ABOUT THIS EXERCISE:
Express the lines below as a JSON list of strings, one string per line, omitting blank lines. Begin at the line containing "-0.0040 to -0.0000" and stop after the line containing "True or false: col_18".

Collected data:

§ §

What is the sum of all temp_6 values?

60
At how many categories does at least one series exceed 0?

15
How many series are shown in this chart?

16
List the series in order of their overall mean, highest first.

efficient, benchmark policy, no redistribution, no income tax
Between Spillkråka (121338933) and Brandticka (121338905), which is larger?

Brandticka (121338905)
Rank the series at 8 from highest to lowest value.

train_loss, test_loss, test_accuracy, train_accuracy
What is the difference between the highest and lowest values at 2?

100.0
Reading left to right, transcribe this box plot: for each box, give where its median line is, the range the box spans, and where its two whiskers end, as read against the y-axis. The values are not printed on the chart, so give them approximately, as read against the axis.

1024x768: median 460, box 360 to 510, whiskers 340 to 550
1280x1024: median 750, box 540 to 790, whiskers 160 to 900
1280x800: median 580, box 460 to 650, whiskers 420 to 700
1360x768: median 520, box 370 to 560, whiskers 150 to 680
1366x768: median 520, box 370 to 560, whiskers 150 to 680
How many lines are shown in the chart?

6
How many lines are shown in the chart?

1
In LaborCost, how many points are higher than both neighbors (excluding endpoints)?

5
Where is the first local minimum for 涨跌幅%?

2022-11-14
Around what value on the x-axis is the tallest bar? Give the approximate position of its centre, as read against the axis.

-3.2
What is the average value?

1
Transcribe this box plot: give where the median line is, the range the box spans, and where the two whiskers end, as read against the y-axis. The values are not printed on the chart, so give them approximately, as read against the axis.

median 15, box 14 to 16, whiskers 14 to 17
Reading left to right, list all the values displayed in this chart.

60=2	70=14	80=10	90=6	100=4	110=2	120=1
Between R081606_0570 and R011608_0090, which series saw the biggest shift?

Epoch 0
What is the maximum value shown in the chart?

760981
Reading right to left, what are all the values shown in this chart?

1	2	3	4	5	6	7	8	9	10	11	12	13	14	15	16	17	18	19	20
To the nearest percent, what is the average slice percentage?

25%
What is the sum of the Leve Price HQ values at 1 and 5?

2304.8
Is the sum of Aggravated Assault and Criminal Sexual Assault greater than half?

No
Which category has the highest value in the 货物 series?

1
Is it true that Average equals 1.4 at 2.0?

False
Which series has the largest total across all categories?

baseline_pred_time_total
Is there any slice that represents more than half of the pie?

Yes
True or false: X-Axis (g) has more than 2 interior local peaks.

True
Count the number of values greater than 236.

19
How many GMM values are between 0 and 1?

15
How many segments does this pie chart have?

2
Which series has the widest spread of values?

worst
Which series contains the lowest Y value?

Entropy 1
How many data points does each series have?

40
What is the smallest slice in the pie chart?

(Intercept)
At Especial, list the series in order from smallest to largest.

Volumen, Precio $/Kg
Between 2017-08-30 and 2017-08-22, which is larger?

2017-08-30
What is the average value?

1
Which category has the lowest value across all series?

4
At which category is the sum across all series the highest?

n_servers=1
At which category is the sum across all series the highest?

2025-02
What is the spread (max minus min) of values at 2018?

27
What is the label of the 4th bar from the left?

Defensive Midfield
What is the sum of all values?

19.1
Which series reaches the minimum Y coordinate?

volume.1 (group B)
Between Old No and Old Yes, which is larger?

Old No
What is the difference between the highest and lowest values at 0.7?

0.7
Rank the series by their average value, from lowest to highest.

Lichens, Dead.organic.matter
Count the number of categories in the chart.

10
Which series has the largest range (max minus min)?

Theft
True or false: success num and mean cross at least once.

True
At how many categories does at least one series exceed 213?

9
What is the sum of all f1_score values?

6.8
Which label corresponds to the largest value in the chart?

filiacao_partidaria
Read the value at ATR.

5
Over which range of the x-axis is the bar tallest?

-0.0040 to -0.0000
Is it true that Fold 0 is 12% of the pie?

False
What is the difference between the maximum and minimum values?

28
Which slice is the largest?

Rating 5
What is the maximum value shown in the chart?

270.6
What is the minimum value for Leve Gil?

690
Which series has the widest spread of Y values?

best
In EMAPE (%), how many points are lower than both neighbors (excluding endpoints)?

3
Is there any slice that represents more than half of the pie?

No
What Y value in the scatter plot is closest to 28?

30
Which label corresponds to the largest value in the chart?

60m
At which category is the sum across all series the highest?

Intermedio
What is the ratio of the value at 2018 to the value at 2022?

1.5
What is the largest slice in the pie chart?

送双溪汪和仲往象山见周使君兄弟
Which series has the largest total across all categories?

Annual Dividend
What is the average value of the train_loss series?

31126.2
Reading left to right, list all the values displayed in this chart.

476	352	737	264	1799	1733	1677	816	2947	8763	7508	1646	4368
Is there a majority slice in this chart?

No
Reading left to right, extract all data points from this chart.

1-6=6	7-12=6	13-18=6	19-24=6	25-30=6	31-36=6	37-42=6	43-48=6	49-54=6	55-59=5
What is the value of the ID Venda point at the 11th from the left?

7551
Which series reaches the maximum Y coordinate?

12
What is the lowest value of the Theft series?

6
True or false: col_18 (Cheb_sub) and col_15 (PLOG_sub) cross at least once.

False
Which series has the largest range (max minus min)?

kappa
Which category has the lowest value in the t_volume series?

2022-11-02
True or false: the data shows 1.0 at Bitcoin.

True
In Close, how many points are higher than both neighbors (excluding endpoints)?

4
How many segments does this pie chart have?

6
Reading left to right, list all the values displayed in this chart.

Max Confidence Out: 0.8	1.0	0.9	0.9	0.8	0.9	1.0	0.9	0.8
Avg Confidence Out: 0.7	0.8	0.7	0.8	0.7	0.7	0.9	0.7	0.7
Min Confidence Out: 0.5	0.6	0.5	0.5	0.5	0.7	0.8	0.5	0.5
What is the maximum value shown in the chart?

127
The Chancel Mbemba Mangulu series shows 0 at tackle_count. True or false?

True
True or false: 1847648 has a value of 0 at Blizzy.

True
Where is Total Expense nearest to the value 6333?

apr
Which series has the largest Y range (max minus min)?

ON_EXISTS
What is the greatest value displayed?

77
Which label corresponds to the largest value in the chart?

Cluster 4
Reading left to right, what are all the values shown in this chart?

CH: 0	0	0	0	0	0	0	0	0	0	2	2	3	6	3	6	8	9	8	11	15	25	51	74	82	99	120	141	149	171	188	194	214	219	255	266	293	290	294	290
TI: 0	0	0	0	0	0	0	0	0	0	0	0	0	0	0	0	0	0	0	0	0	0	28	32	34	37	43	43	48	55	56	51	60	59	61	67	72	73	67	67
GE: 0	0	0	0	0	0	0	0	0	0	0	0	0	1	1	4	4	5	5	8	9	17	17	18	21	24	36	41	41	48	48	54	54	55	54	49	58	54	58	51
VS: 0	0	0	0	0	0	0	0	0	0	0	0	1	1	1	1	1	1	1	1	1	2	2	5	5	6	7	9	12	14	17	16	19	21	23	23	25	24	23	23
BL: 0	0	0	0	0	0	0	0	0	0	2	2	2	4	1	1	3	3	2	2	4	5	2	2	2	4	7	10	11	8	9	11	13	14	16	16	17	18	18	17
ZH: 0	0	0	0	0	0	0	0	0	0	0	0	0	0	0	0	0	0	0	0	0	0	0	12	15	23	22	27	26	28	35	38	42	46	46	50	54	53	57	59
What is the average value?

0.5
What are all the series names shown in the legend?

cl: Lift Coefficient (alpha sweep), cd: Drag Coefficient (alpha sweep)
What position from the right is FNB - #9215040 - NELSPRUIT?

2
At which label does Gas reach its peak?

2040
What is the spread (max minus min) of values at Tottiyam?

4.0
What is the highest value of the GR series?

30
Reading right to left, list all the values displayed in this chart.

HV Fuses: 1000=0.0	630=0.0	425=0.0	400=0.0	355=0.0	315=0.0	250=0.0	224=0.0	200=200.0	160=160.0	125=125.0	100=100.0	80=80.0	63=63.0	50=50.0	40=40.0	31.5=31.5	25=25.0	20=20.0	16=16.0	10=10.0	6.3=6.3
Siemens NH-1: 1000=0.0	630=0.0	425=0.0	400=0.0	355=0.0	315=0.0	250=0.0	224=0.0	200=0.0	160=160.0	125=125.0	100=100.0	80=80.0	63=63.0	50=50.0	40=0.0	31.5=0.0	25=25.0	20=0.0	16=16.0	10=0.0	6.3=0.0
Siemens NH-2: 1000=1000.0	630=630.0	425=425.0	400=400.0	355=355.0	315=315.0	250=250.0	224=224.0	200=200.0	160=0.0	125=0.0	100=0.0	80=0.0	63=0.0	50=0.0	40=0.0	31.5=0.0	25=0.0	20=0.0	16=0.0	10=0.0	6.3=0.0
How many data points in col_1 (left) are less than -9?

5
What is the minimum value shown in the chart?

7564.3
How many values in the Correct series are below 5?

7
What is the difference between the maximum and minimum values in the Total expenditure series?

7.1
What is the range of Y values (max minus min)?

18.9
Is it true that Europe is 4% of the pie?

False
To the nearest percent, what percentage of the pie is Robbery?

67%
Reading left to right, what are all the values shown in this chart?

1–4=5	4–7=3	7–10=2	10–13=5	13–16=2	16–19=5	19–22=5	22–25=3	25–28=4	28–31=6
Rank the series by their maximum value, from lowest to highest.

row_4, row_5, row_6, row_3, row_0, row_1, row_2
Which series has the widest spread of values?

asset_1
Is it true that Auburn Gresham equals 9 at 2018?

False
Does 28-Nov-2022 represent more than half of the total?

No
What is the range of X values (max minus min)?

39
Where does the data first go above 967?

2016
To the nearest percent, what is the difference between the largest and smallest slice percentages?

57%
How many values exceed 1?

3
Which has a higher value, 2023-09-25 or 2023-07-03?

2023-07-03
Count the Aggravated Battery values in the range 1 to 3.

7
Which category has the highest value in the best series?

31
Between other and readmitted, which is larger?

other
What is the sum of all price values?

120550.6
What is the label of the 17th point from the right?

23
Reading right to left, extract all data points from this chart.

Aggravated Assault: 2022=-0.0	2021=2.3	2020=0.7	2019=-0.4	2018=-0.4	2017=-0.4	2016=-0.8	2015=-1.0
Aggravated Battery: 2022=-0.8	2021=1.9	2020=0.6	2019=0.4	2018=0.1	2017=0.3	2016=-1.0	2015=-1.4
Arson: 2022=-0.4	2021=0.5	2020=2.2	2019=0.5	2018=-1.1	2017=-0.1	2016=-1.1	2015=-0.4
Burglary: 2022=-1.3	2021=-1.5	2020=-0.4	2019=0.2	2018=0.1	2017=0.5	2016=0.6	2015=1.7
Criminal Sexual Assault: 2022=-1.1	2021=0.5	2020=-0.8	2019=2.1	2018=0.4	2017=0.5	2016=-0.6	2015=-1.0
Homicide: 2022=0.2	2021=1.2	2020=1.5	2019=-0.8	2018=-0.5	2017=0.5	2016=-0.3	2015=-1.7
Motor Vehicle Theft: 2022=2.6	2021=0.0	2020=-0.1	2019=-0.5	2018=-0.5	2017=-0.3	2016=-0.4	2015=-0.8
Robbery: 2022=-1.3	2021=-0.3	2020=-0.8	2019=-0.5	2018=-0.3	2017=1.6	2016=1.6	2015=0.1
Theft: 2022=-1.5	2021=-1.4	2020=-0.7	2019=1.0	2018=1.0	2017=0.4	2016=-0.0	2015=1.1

§ §

ANSWER SECTION:
[
  "-0.0040 to -0.0000",
  "Is it true that Fold 0 is 12% of the pie?",
  "False",
  "What is the difference between the maximum and minimum values?",
  "28",
  "Which slice is the largest?",
  "Rating 5",
  "What is the maximum value shown in the chart?",
  "270.6",
  "What is the minimum value for Leve Gil?",
  "690",
  "Which series has the widest spread of Y values?",
  "best",
  "In EMAPE (%), how many points are lower than both neighbors (excluding endpoints)?",
  "3",
  "Is there any slice that represents more than half of the pie?",
  "No",
  "What Y value in the scatter plot is closest to 28?",
  "30",
  "Which label corresponds to the largest value in the chart?",
  "60m",
  "At which category is the sum across all series the highest?",
  "Intermedio",
  "What is the ratio of the value at 2018 to the value at 2022?",
  "1.5",
  "What is the largest slice in the pie chart?",
  "送双溪汪和仲往象山见周使君兄弟",
  "Which series has the largest total across all categories?",
  "Annual Dividend",
  "What is the average value of the train_loss series?",
  "31126.2",
  "Reading left to right, list all the values displayed in this chart.",
  "476\t352\t737\t264\t1799\t1733\t1677\t816\t2947\t8763\t7508\t1646\t4368",
  "Is there a majority slice in this chart?",
  "No",
  "Reading left to right, extract all data points from this chart.",
  "1-6=6\t7-12=6\t13-18=6\t19-24=6\t25-30=6\t31-36=6\t37-42=6\t43-48=6\t49-54=6\t55-59=5",
  "What is the value of the ID Venda point at the 11th from the left?",
  "7551",
  "Which series reaches the maximum Y coordinate?",
  "12",
  "What is the lowest value of the Theft series?",
  "6",
  "True or false: col_18 (Cheb_sub) and col_15 (PLOG_sub) cross at least once."
]